The CC-BY license would probably be the safest bet next to public domain. IBM could simply link to a page with all proper attributions or whatever they had to do.
CCO is self explanatory.
The arguments and outrage I'm seeing in these comments suggests that many people view an AI training on photos is simply just an act of viewing. Perhaps that is the case. It may be a debatable point in a court of law if anyone was to bring a situation like this to court. From my understanding (which may be flawed) it is not a simple act of viewing in that a work is being worked upon by another work and simultaneously being incorporated into that work, which, in the case of IBM, is most likely going to be used to make a profit, at some point. A counter argument could be that, if I view a CC-BY-NC-ND picture and become inspired to write a story based on what i viewed in the photograph, am I then not allowed to do so? I would agree that I should be allowed to do so; but, I am not a, 'work', of a company. At least so far as I can prevent myself from being one...
*shrug*
The clear distinction between the two is probably equivalent to the line the ocean draws at the coast; or, the line the coast draws at the ocean.
Almost all responses here are along the lines of "what did you expect". But it's not that simple.
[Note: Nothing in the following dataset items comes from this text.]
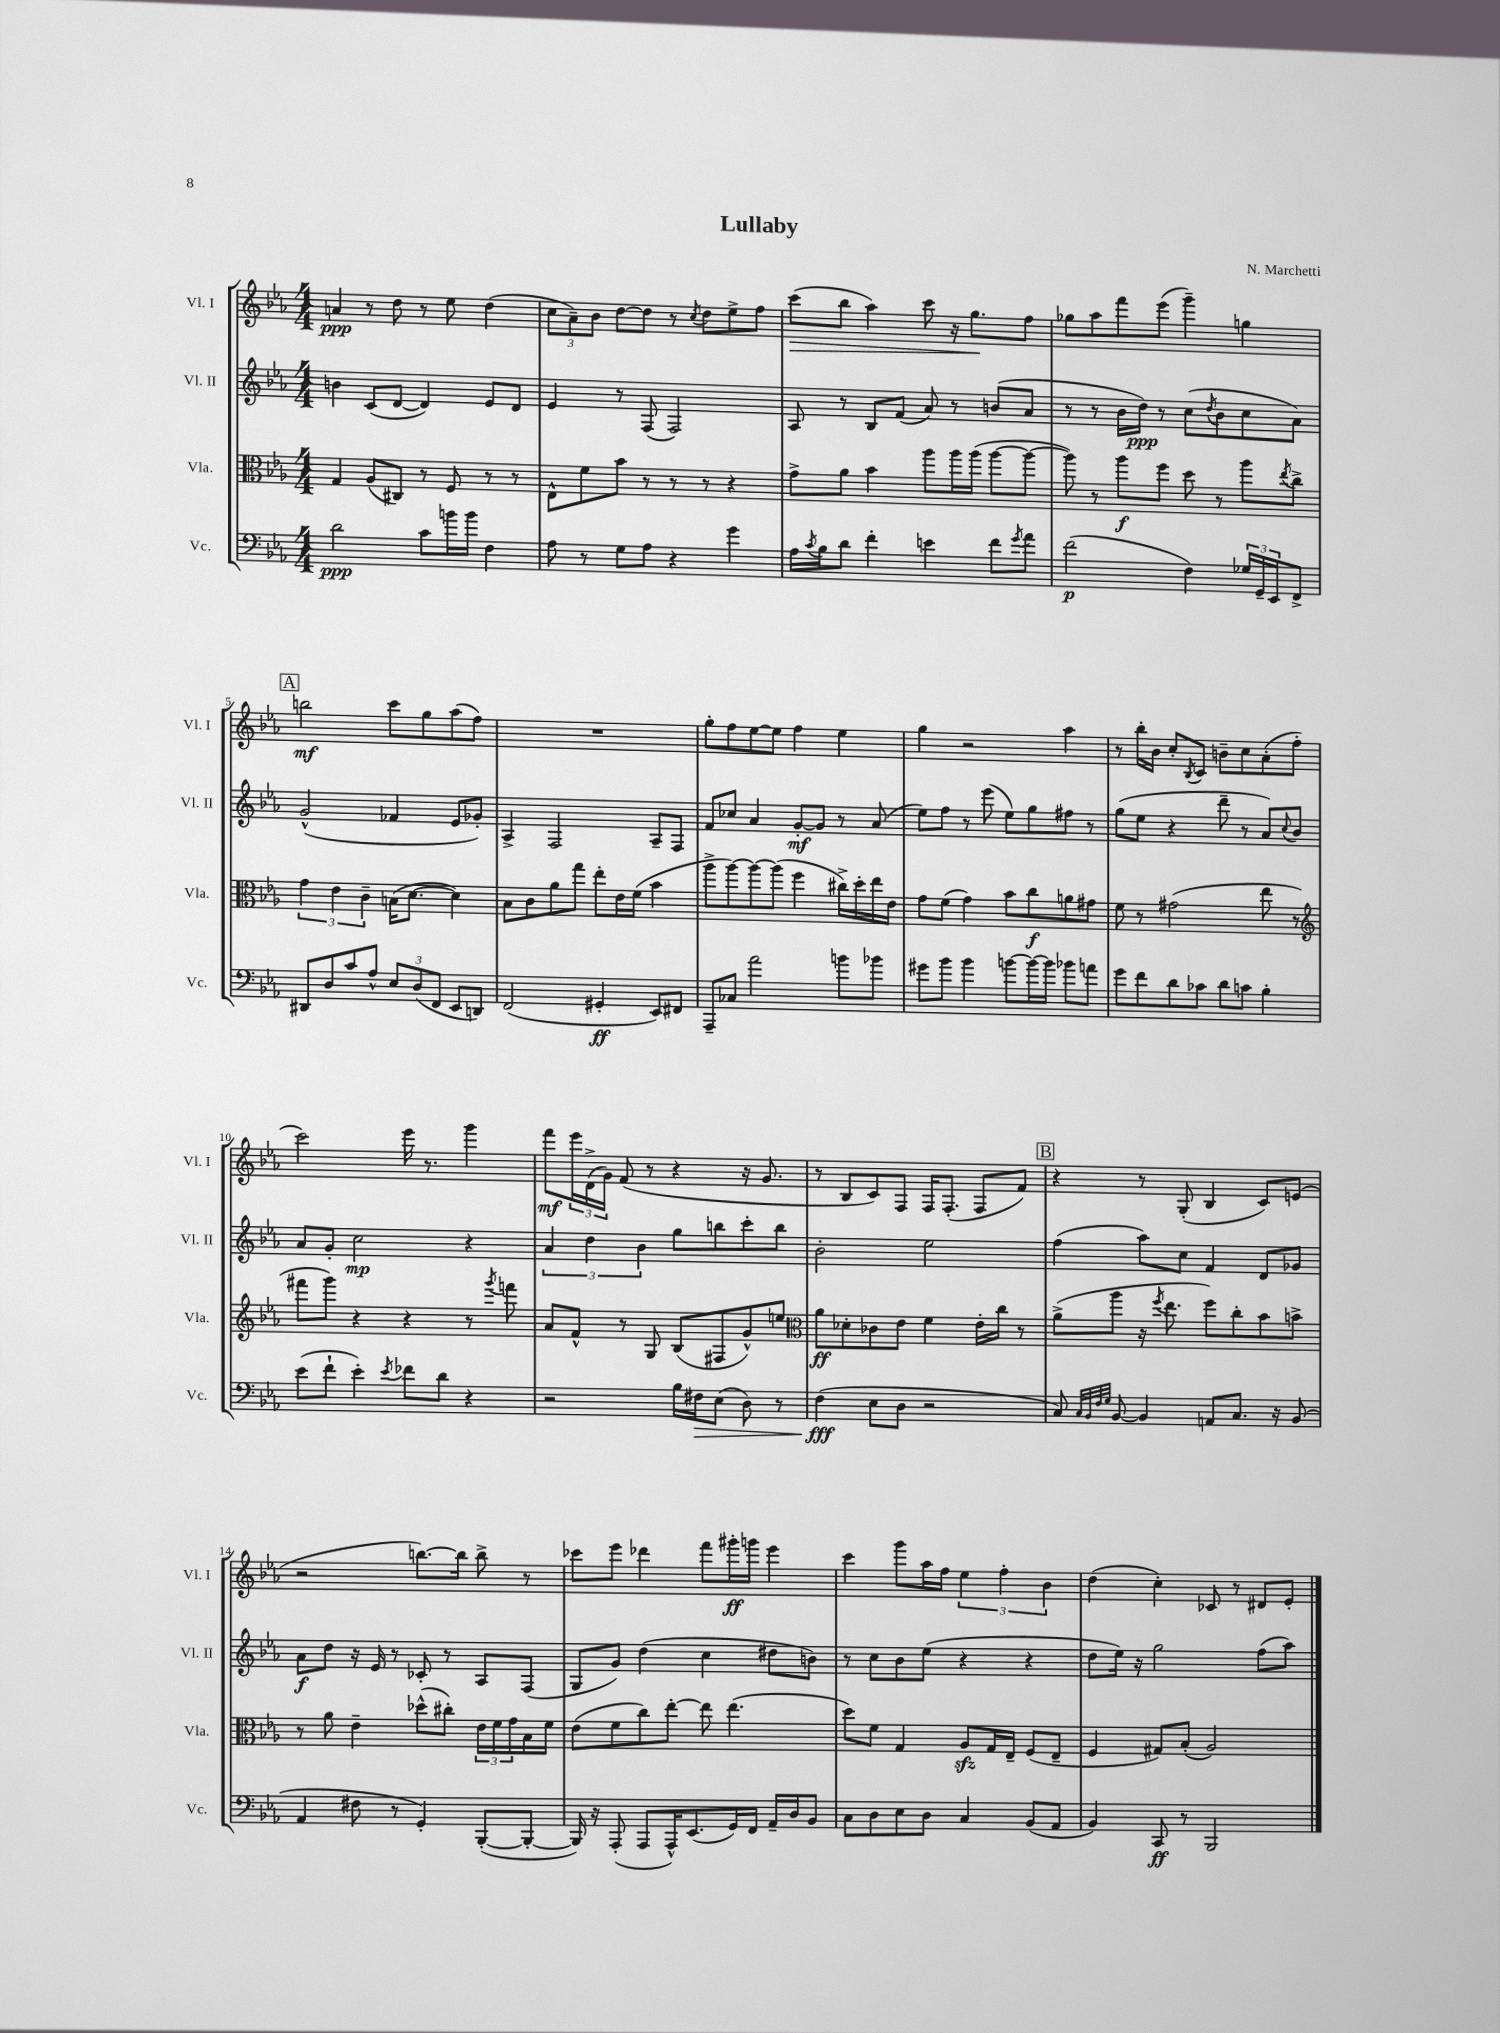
\header { title = "Lullaby" composer = "N. Marchetti" }
<<
\new StaffGroup <<
\new Staff = "s0" \with { instrumentName = "Vl. I" shortInstrumentName = "Vl. I" } {
    \clef treble \key ees \major \numericTimeSignature \time 4/4
    a'4\ppp r8 d''8 r8 ees''8 d''4( |
    \tuplet 3/2 { c''8 aes'8--) bes'8 } d''8~ d''8 r8 \acciaccatura { c''8 } d''8 ees''8-> f''8 |
    c'''8\>( bes''8 aes''4) c'''8 r16 g''8.\! f''8 |
    ges''8 aes''8 f'''8 ees'''8( g'''4--) g''4 |
    \mark \markup { \box "A" } b''2\mf c'''8 g''8 aes''8( f''8) |
    R1 |
    g''8-. f''8 ees''8~ ees''8 f''4 ees''4 |
    g''4 r2 aes''4 |
    r8 bes''16-. bes'16 c''8-. \acciaccatura { bes8 } c'8 b'8-- c''8 aes'8-.( f''8-. |
    c'''2) ees'''16 r8. g'''4 |
    f'''8\mf \tuplet 3/2 { ees'''16 d'16->( g'16) } f'8( r8 r4 r16 g'8. |
    r8 bes8 c'8) f8 f16 f8.-.( f8 f'8) |
    \mark \markup { \box "B" } r4 r8 g8-.( bes4 c'8) e'8( |
    r2 b''8.~) b''16 b''8-> r8 |
    ces'''8 ees'''8 des'''4 f'''8 gis'''16-.\ff g'''16 ees'''4 |
    c'''4 g'''8 aes''16 f''16 \tuplet 3/2 { ees''4 f''4-. bes'4 } |
    d''4( c''4-.) ces'8 r8 dis'8 ees'8-. \bar "|." |
}
\new Staff = "s1" \with { instrumentName = "Vl. II" shortInstrumentName = "Vl. II" } {
    \clef treble \key ees \major \numericTimeSignature \time 4/4
    b'4 c'8( d'8~ d'4) ees'8 d'8 |
    ees'4 r8 f8( f2) |
    aes8 r8 bes8 f'8( aes'8) r8 b'8( aes'8 |
    r8 r8 bes'16 d''16\ppp) r8 c''8( \acciaccatura { d''8 } bes'8 c''8 aes'8) |
    \mark \markup { \box "A" } g'2-^( fes'4 ees'8 ges'8-.) |
    aes4-> f2 aes8-- f8 |
    f'8 ces''8 aes'4 g'8~-.\mf g'8 r8 aes'8( |
    ees''8) f''8 r8 ees'''8( ees''8) g''8 fis''8 r8 |
    g''8( ees''8 r4 d'''8-- r8 aes'8) \appoggiatura { c''8 } bes'8 |
    aes'8 g'8-. c''2\mp r4 |
    \tuplet 3/2 { aes'4 d''4 bes'4 } g''8 b''8 c'''8-. b''8 |
    bes'2-. ees''2 |
    \mark \markup { \box "B" } f''4( aes''8) c''8 f'4 d'8 ges'8 |
    aes'8\f d''8 r16 ees'16 r8 ces'8-. r8 aes8 f8( |
    g8 g'8) d''4( c''4 dis''8 b'8) |
    r8 c''8 bes'8 ees''8( r4 r4 |
    d''8 ees''16) r16 g''2 f''8( aes''8) \bar "|." |
}
\new Staff = "s2" \with { instrumentName = "Vla." shortInstrumentName = "Vla." } {
    \clef alto \key ees \major \numericTimeSignature \time 4/4
    g4 aes8( cis8) r8 f8 r8 r8 |
    ees8-^ f'8 bes'8 r8 r8 r8 r4 |
    g'8-> aes'8 bes'4 aes''8 aes''16 aes''16( aes''8~ aes''8~ |
    aes''8) r8 aes''8\f f''8 d''8 r8 aes''8 \acciaccatura { ees''8 } c''8-> |
    \mark \markup { \box "A" } \tuplet 3/2 { g'4 ees'4 c'4-- } b16( d'8.~ d'4) |
    bes8 c'8 aes'8 g''8 ees''8-. ees'16 f'16( bes'4 |
    aes''8-> aes''8~) aes''8~ aes''8( f''4 cis''16->) d''16-. ees''16 ees'16 |
    g'8 f'8( g'4) bes'8 c''8\f a'8 gis'8 |
    f'8 r8 gis'2( ees''8 r8 |
    \clef treble fis'''8 g'''8) r4 r4 r8 \acciaccatura { g'''8 } f'''8 |
    aes'8 f'8-^ r8 g8 bes8( fis8 g'8-^) e''8 |
    \clef alto aes'8\ff des'8-. ces'8 ees'8 f'4 ees'16-. c''16 r8 |
    \mark \markup { \box "B" } aes'8->( aes''8 r16 \acciaccatura { f''8 } ees''8. f''8) c''8-. bes'8 b'8-> |
    r8 aes'8 ees'4-- des''8-^( cis''8-.) \tuplet 3/2 { ees'16 f'16 g'16 } bes16 f'16 |
    ees'8( f'8 c''8) ees''8~-. ees''8 ees''4.( |
    d''8) f'8 g4 aes8\sfz g16 ees16-- f8( ees8-- |
    f4 gis8) bes8-.( aes2) \bar "|." |
}
\new Staff = "s3" \with { instrumentName = "Vc." shortInstrumentName = "Vc." } {
    \clef bass \key ees \major \numericTimeSignature \time 4/4
    d'2\ppp c'8 b'16 b'16 f4 |
    aes8 r8 g8 aes8 r4 g'4 |
    aes16 \acciaccatura { c'8 } bes16 d'8 f'4-. e'4 f'8 \acciaccatura { g'8 } aes'8 |
    f'2\p( f4) \tuplet 3/2 { ges16 g,16-- ees,16 } f,8-> |
    \mark \markup { \box "A" } dis,8 d8 c'8 aes8-^ \tuplet 3/2 { ees8 d8( f,8 } ees,8 d,8) |
    f,2( gis,4-.\ff ees,8) fis,8 |
    aes,,8-- ces8 aes'2 b'8 bes'8 |
    gis'8 bes'8 bes'4 b'8~ b'16~ b'16 bes'8 a'8 |
    g'8 f'8 d'8 ces'8 d'8 c'8 bes4-. |
    ees'8( f'8-! ees'4-.) \acciaccatura { ees'8 } fes'8 d'8 r4 |
    r2 bes16 fis16\> ees8( d8) r8 |
    f4\fff\!( ees8 d8 r2 |
    \mark \markup { \box "B" } c8) \grace { c32 bes,32 f32 g32 } bes,8~ bes,4 a,8 c8. r16 bes,8( |
    aes,4 fis8 r8 g,4-.) bes,,8~-.( bes,,8~-. |
    bes,,16) r16 aes,,8-.( aes,,8 aes,,16-^) ees,8.( g,16) f,16 aes,16-- d16 bes,8 |
    c8 d8 ees8 d8 c4 bes,8( aes,8 |
    bes,4) c,8\ff r8 bes,,2 \bar "|." |
}
>>
>>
If I go up to a window in your house and photograph the inside, you don't say "well, I have no problem with that, the windows are transparent after all".
Saying "it's technically possible, so of course someone did it" makes you no better than databrokers like Cambridge Analytica who create psychological profiles based on your Facebook likes and then sell them to, well, anyone really.
Is it technically possible? Yes. Was it something the average user could have anticipated when they pressed the "I agree" button? No.
This is about norms and values. Privacy is a form of "contextual integrity". We have expectation of how much we will get for different situations. People have similar expectations online.
This illustrate the hypocrisy of photographers: They do not believe that the (non-model) people appearing in a photo (perhaps in the background) have any rights to their faces. But the photographers believe that they have all rights to the photos of those faces.
The problem in this case is that the photos was posted at all without the consent of the people in the photos.